Some records
──────────
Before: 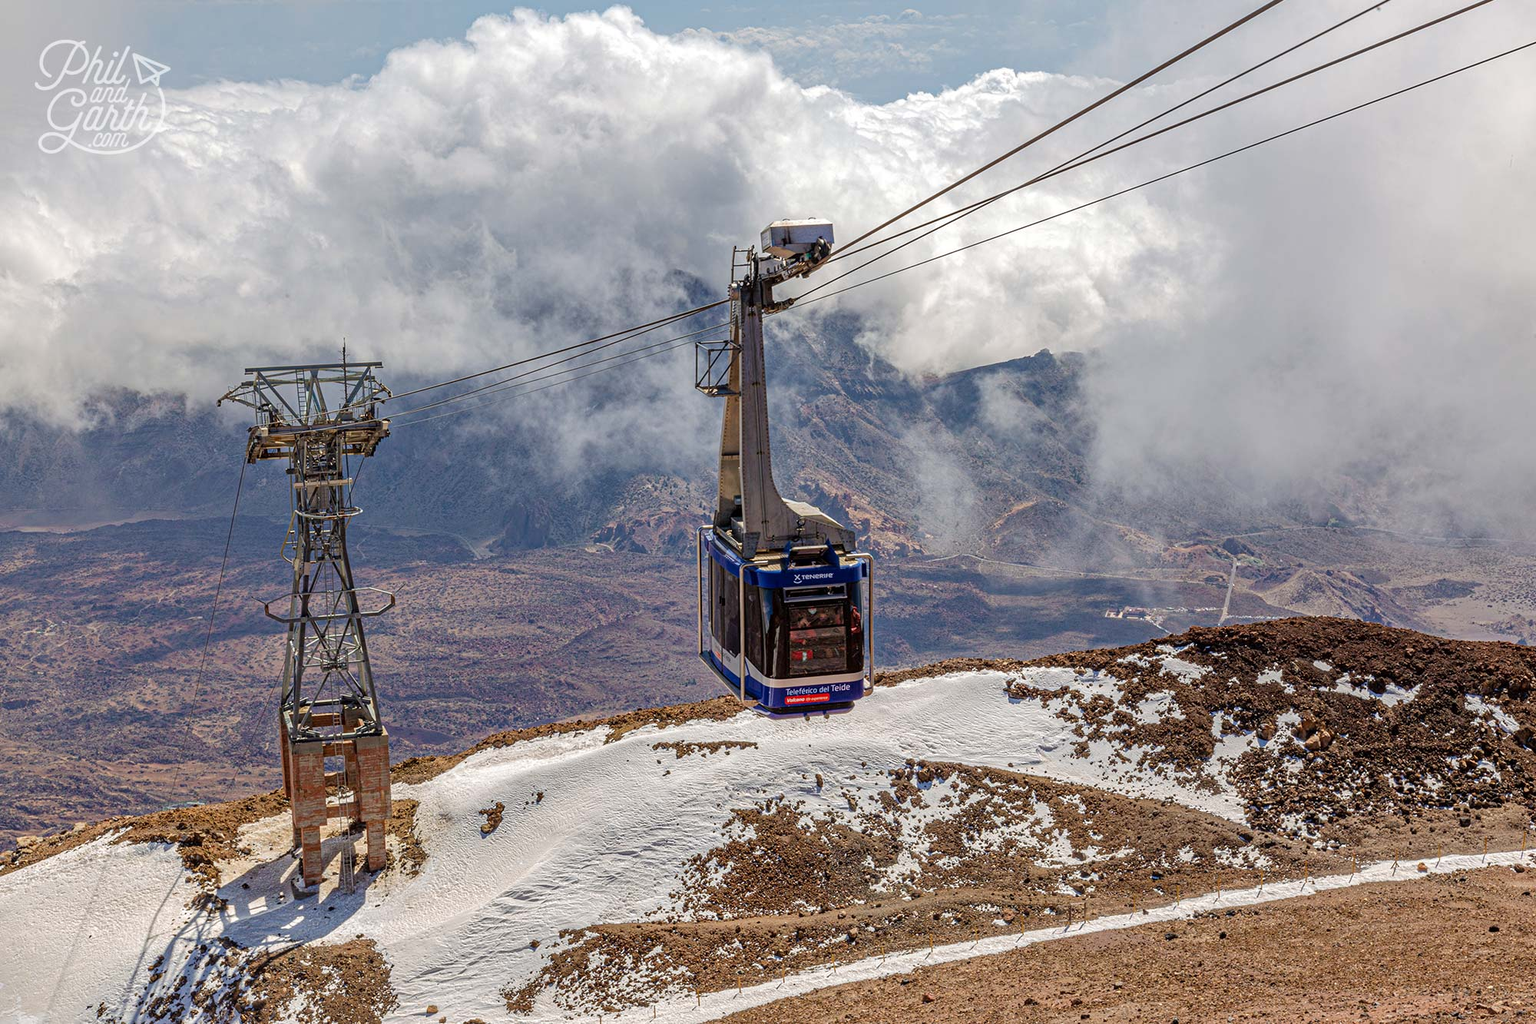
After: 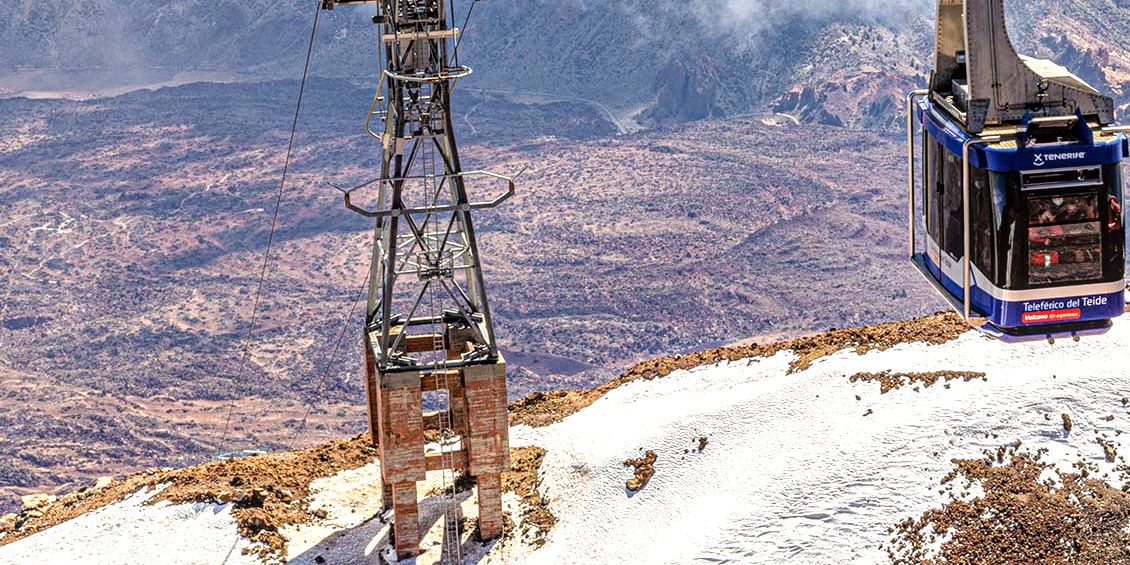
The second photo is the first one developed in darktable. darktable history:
local contrast: on, module defaults
crop: top 44.576%, right 43.482%, bottom 13.013%
tone equalizer: -8 EV -1.05 EV, -7 EV -0.976 EV, -6 EV -0.865 EV, -5 EV -0.57 EV, -3 EV 0.56 EV, -2 EV 0.879 EV, -1 EV 1 EV, +0 EV 1.06 EV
──────────
Set task ▸ Please update the data above by changing "photo" to "image" and leaving everything else as is, without including the pictures in your answer.

Answer below ▸
Before: 
After: 
The second image is the first one developed in darktable. darktable history:
local contrast: on, module defaults
crop: top 44.576%, right 43.482%, bottom 13.013%
tone equalizer: -8 EV -1.05 EV, -7 EV -0.976 EV, -6 EV -0.865 EV, -5 EV -0.57 EV, -3 EV 0.56 EV, -2 EV 0.879 EV, -1 EV 1 EV, +0 EV 1.06 EV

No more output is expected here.